Measuring the Bias of Observational Methods Using "Intention to Treat" Randomized Controlled Trials

In this paper, we propose a method that infers the bias of observational methods using data from "intention to treat" Randomized Controlled Trials, in which self-selection occurs after random assignment of an offer or an encouragement to take the treatment. Contrary to earlier methods, our method does not require the collection of additional data on non-participants and does not suffer from the bias due to using different survey instruments for participants and non-participants. We also propose a new decomposition of the bias of observational methods between a component due to unobserved variables, that might decrease as we observe more covariates, and a component due to a failure of common support, that will not decrease even if we observe more covariates. We estimate our decomposition for seven recently published papers with data available online. Most of these papers are evaluations of development programs in education, finance and health. Our current set of results is rather dispiriting: for most programs, the bias after conditioning on the observed covariates present in the datasets is generally as large as the bias before conditioning on anything. Our results suggest that the covariates we observe in development programs are poor predictors of selection bias. Not everything is grim though: we also find that the component of the bias of observational methods due to a failure of common support is generally small. We do interpret these results as a call for more research on the types of confounders that matter for a given type of program and outcome.

Our main empirical result can be summarized using the graph below. The x-axis shows the bias of an observational method that does not adjust for any covariate, measured in units of the standard deviation of the outcome in the control group. The y-axis shows the bias after adjusting for all available covariates in the dataset. The very dispiriting result is that the observations are aligned on the 45° line, meaning that the bias of the observational method is as important after adjusting for the covariates than it was before. Stated otherwise, it means that we do not observed the critical confounders for the interventions that we study.

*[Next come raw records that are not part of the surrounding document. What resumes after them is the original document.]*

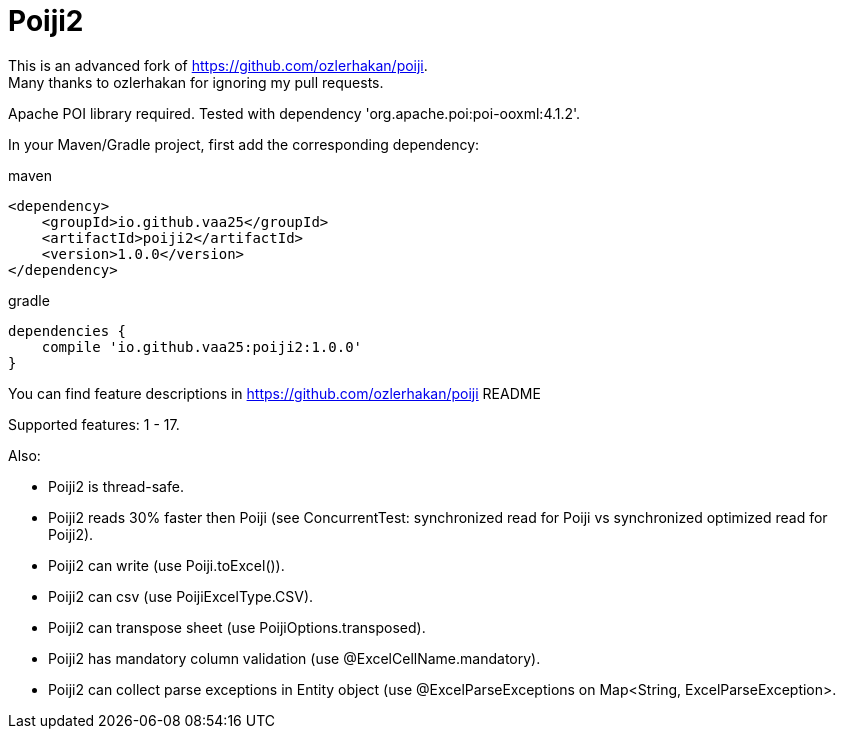 = Poiji2

This is an advanced fork of https://github.com/ozlerhakan/poiji. +
Many thanks to ozlerhakan for ignoring my pull requests.

Apache POI library required. Tested with dependency 'org.apache.poi:poi-ooxml:4.1.2'. 

In your Maven/Gradle project, first add the corresponding dependency:

.maven
[source,xml]
----
<dependency>
    <groupId>io.github.vaa25</groupId>
    <artifactId>poiji2</artifactId>
    <version>1.0.0</version>
</dependency>

----

.gradle
[source,groovy]
----
dependencies {
    compile 'io.github.vaa25:poiji2:1.0.0'
}
----

You can find feature descriptions in https://github.com/ozlerhakan/poiji README

Supported features: 1 - 17.

Also:

- Poiji2 is thread-safe.
- Poiji2 reads 30% faster then Poiji (see ConcurrentTest: synchronized read for Poiji vs synchronized optimized read for Poiji2).
- Poiji2 can write (use Poiji.toExcel()).
- Poiji2 can csv (use PoijiExcelType.CSV).
- Poiji2 can transpose sheet (use PoijiOptions.transposed).
- Poiji2 has mandatory column validation (use @ExcelCellName.mandatory).
- Poiji2 can collect parse exceptions in Entity object (use @ExcelParseExceptions on Map<String, ExcelParseException>.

The graph below shows the bias B of a simple comparison between agents exposed to an educational intervention and agents that are not. The bias is decomposed in four terms: the first two (By and Bx) can be solved by adjusting for observed covariates, and thus do not affect observational methods. The last two components are due to either unobserved confounders (Bu) or failure to find unexposed individuals similar to the exposed ones (Btts). The second source of bias is more severe as it cannot be solved by observing more data. The sum of these last two sources of bias is the bias of the observational method of interest (Bne=Bu+Btts). In this particular application, the bias of the observational method is small.